The department is closely affiliated with the Center for the Study of Brain, Mind, and Behavior (CSBMB), which fosters research on the neural underpinnings of psychological function. The CSBMB houses facilities for the study of brain function, including a research-dedicated, high-field fMRI scanner, an EEG laboratory, a TMS coil, an eye tracking laboratory, and high-performance computing facilities for data analysis and computational modeling. Seventeen faculty members from the department are affiliated with the CSBMB. Unique among research institutions that own and operate fMRI scanners, the CSBMB is the first facility to own a scanner that is run solely by neuroscientists that conduct basic research. Most scanners in the United States are located in clinical settings and are utilized primarily in applied research.

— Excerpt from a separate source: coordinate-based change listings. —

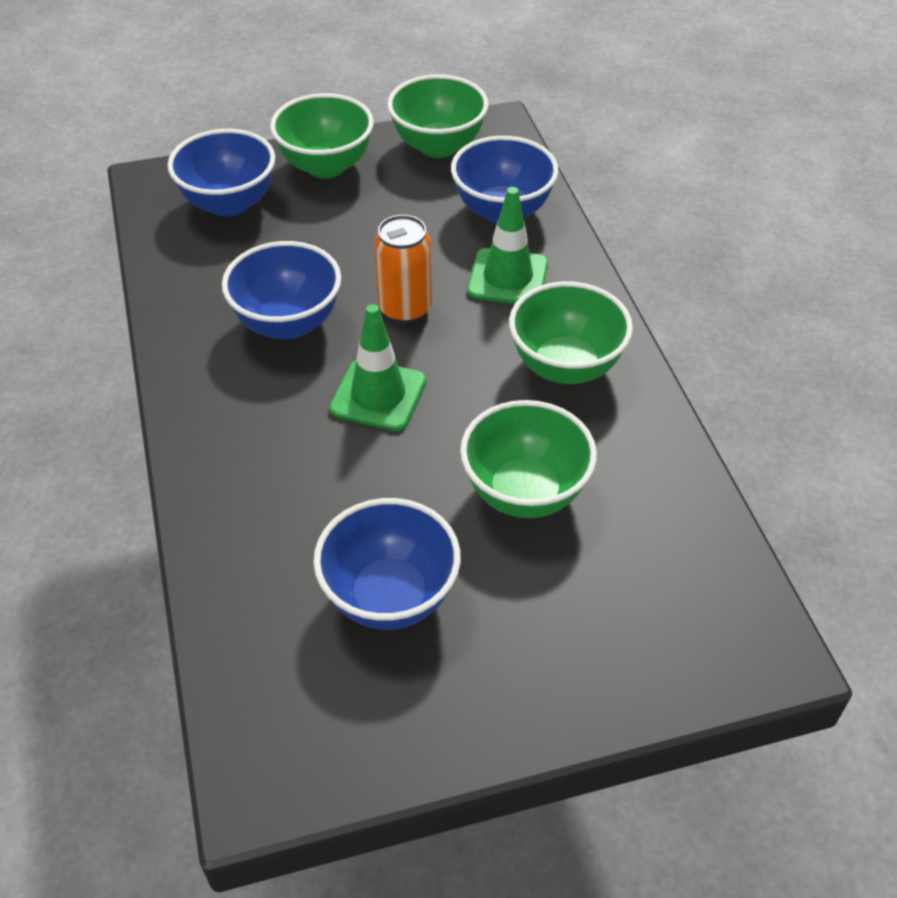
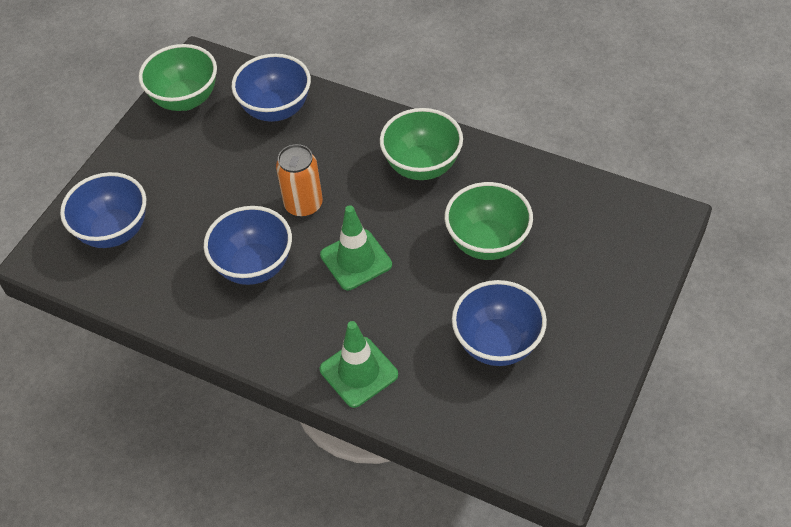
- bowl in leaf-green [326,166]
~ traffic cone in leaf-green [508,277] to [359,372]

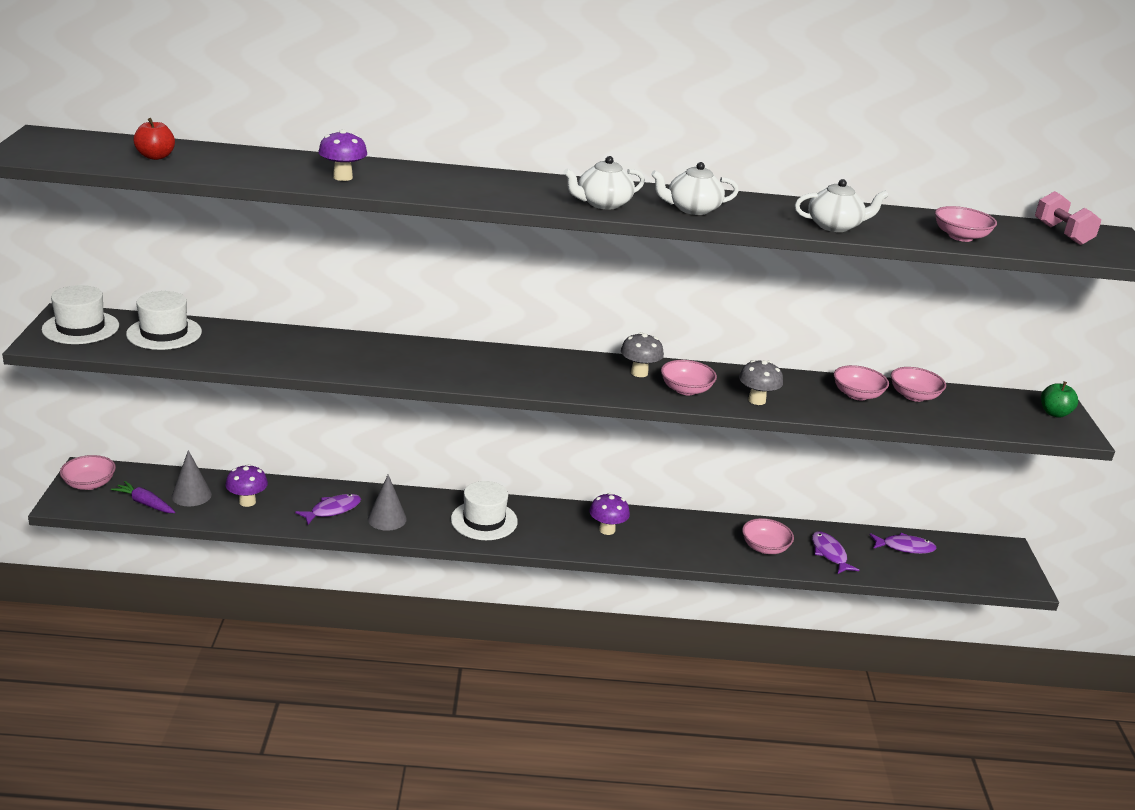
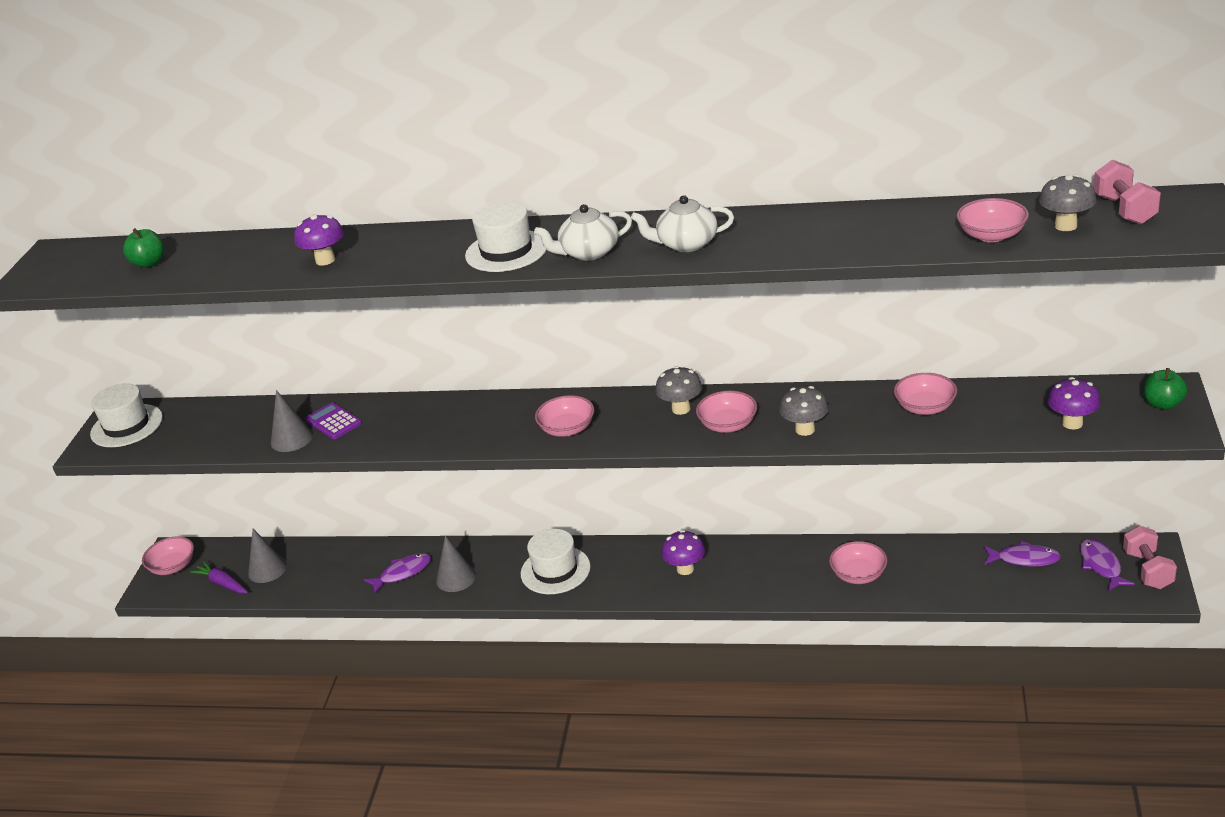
- tea pot in white [835,226]
+ solid cone in ash-grey [291,439]
+ adding machine in violet [333,422]
+ mushroom in ash-grey [1065,226]
+ free weight in rosy [1147,570]
~ top hat in white [164,333] to [506,251]
~ mushroom in violet [247,502] to [1072,423]
~ fish figure in violet [829,554] to [1101,565]
~ bowl in rosy [914,396] to [567,429]
~ toy apple in crimson [155,157] to toy apple in leaf-green [149,263]

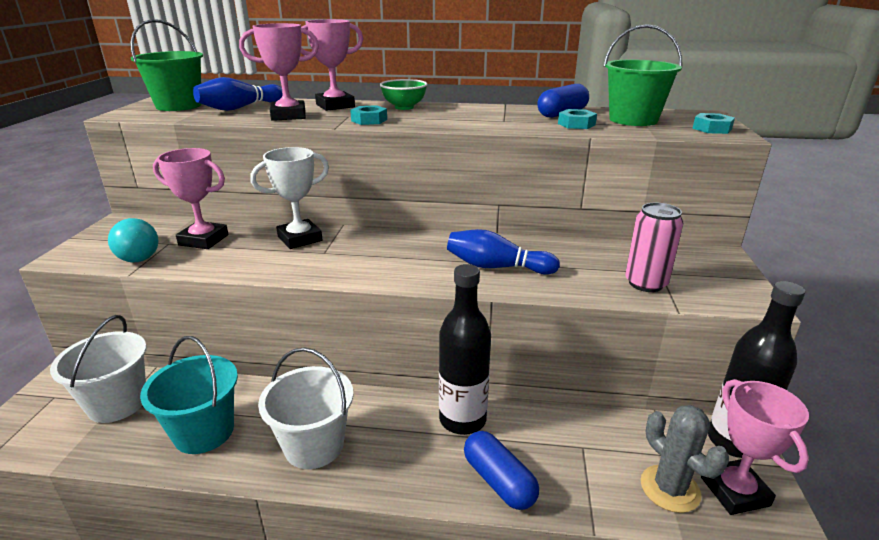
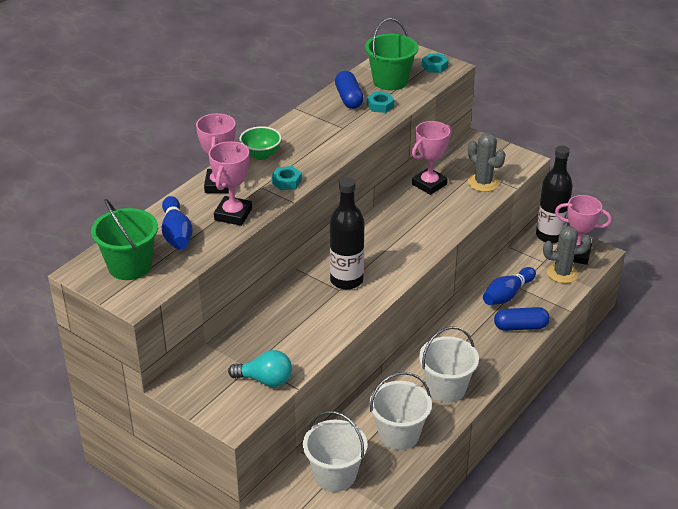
- award cup in white [300,238]
~ award cup in rosy [203,240] to [429,184]
~ flask in ebony [462,420] to [346,280]
~ skittle in royal blue [497,267] to [507,295]
~ tin in rosy [645,283] to cactus in ash-grey [483,183]
~ pail in aqua [204,432] to pail in white [399,434]

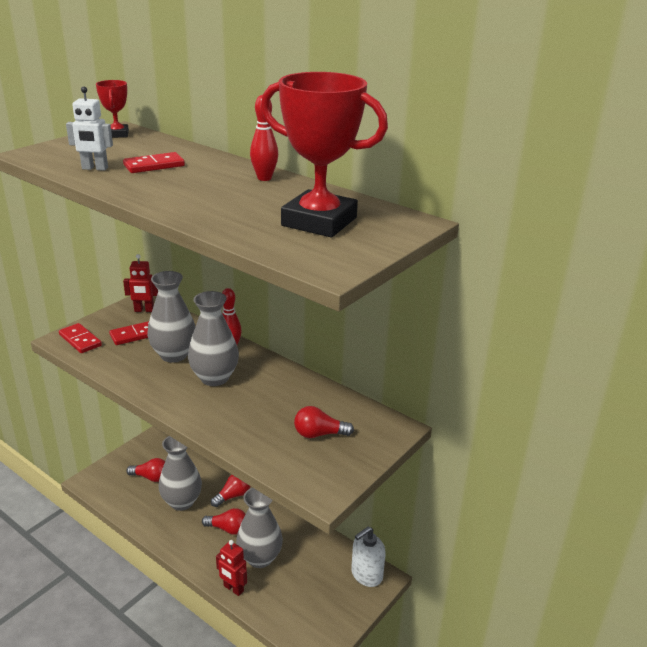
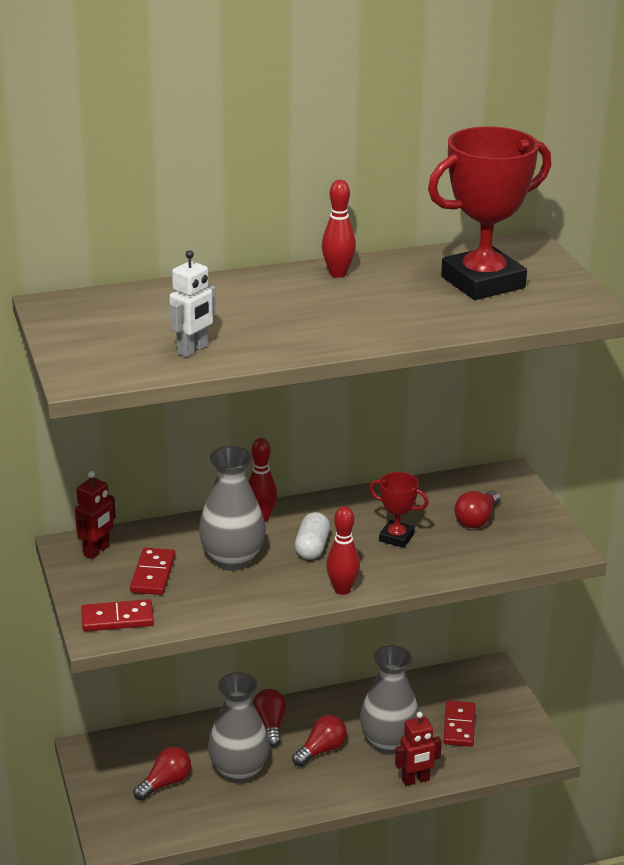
- pump bottle in white [366,574]
+ skittle in crimson [342,589]
~ award cup in crimson [117,134] to [396,537]
~ domino in crimson [154,165] to [459,726]
~ tall vase in ash-grey [214,378] to pill in white [312,547]

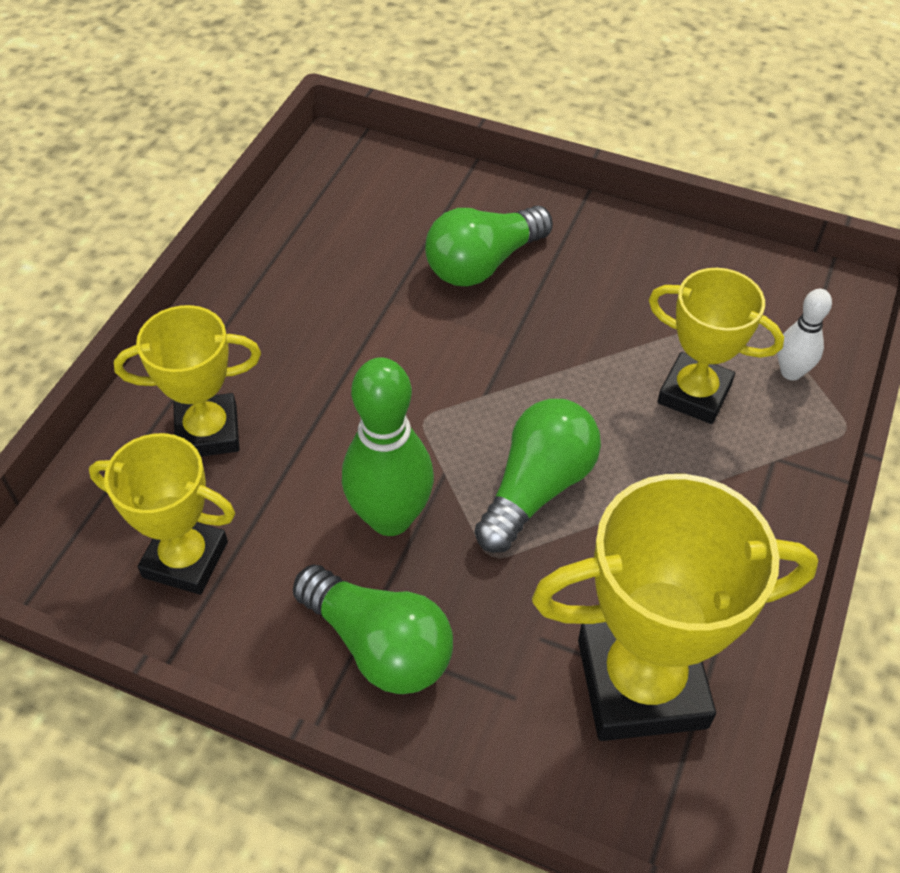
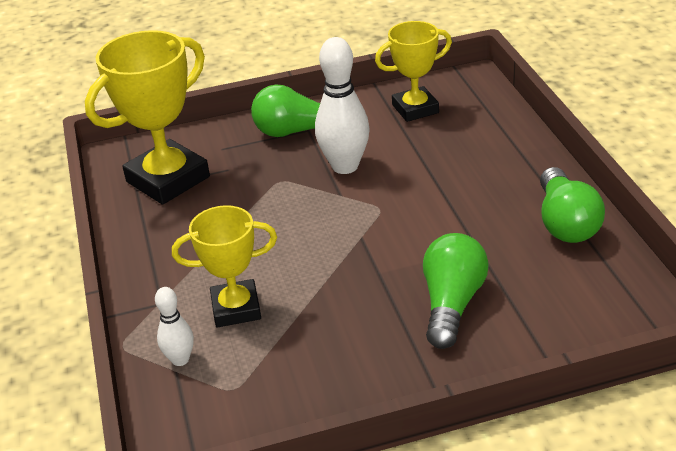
- award cup in yellow [208,432]
~ bulb in leaf-green [537,488] to [565,223]
~ skittle in leaf-green [390,518] to skittle in white [345,166]

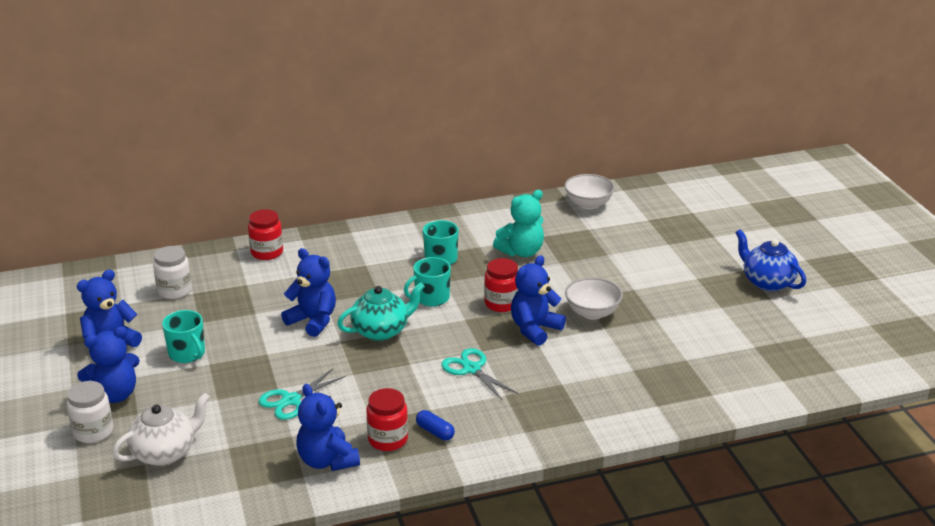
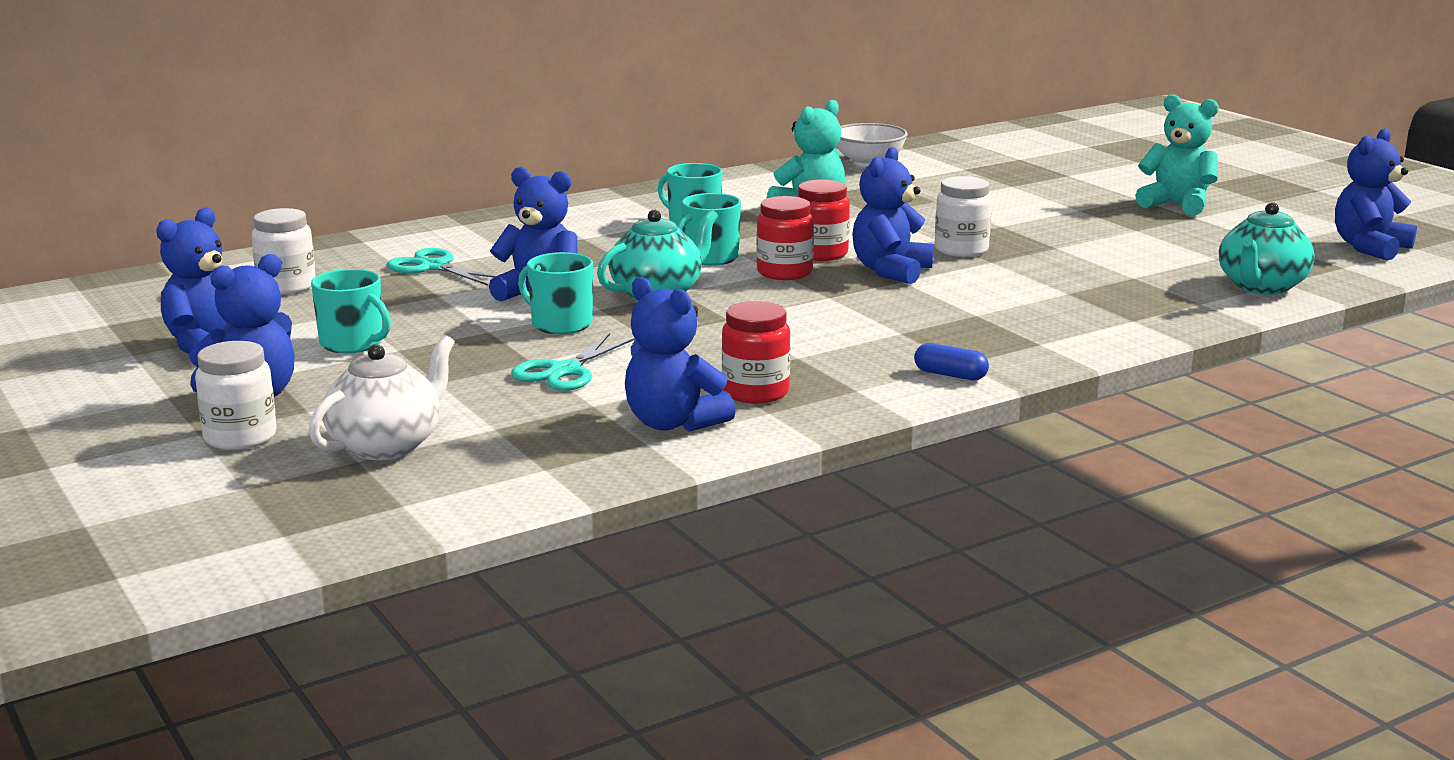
+ mug in aqua [560,324]
+ tea pot in aqua [1261,287]
+ teddy bear in royal blue [1369,248]
~ preserve jar in crimson [267,252] to [784,272]
~ pill in royal blue [435,432] to [950,375]
~ pair of scissors in aqua [471,369] to [433,267]
~ bowl in white [592,313] to preserve jar in white [961,250]
~ tea pot in royal blue [767,282] to teddy bear in aqua [1177,205]

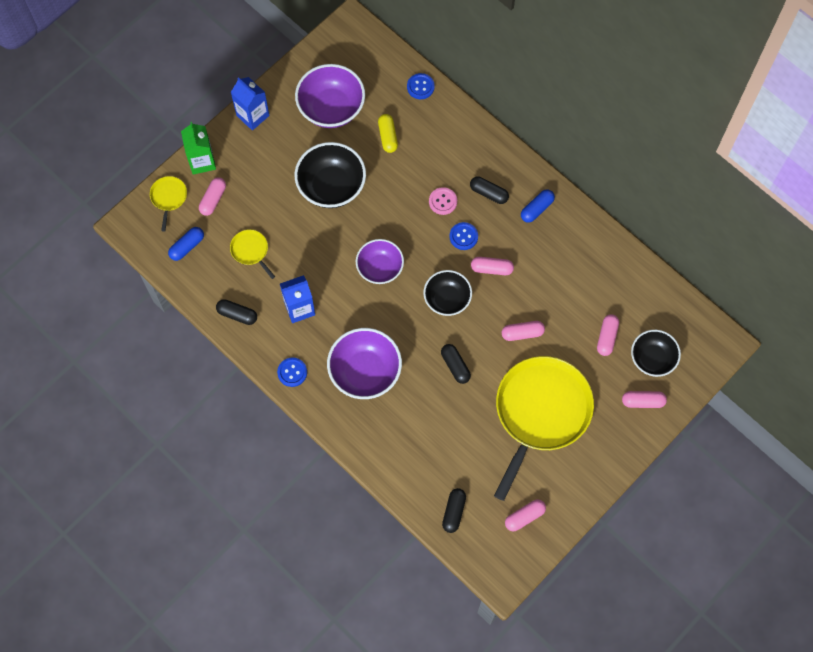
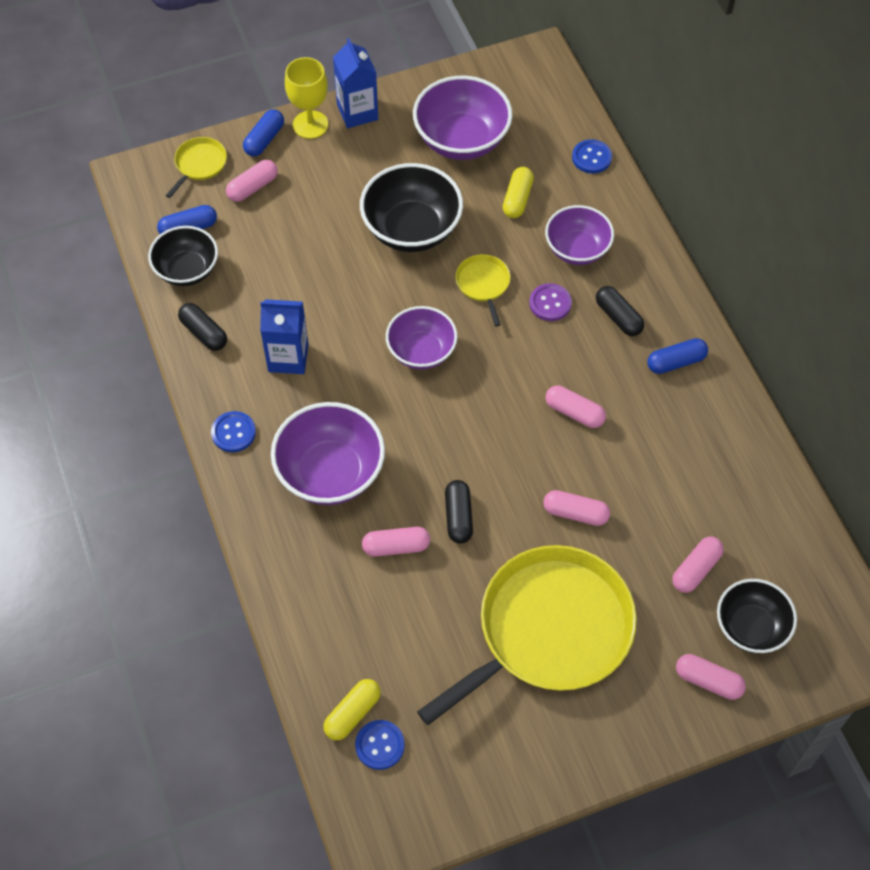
+ goblet in yellow [310,125]
+ bowl in violet [577,249]
~ skillet in yellow [251,251] to [483,284]
~ bowl in ebony [447,299] to [187,270]
~ button in royal blue [463,236] to [380,745]
~ pill in rosy [524,517] to [396,547]
~ juice carton in leaf-green [202,161] to pill in royal blue [264,140]
~ button in rosy [443,201] to button in violet [550,303]
~ pill in ebony [454,512] to pill in yellow [352,713]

When the university unveiled its $1.75 billion capital campaign in 2007, it allocated $300 million to build a 240000 sqft headquarters for the department on a site of about 98 acre. The new psychology building, Peretsman-Scully Hall opened in December, 2013. It is in the shape of a half-circle cylinder, and consists of five floors above general ground level and one floor below ground level. The department shares this space with the Princeton Neuroscience Institute. The complex houses state-of-the-art labs, faculty offices, and classrooms in an attempt to push the university to the forefront of neuroscience and behavioral science research.

==Psychology Library==

In 1963, the department moved to Green Hall; a room located next to the lobby in the first floor served as the department's academic library. In 1968, two more rooms were added to house monographs and journal stacks. In 1990, the third journal room was moved into the basement to accommodate compact shelving. The Psychology Library, a branch of Princeton University Library, underwent significant renovations in 2002. The basement room was no longer used because the library gained a Reading Room, which has become a popular study space for psychology concentrators. A ramp that leads to the second room was built to ease the reshelving of materials. A librarian's office was built next to one of the computer clusters.

As of 2006, the Psychology Library contains a large collection of material. The library's collections was moved to Lewis Library with the completion of Peretsman-Scully Hall.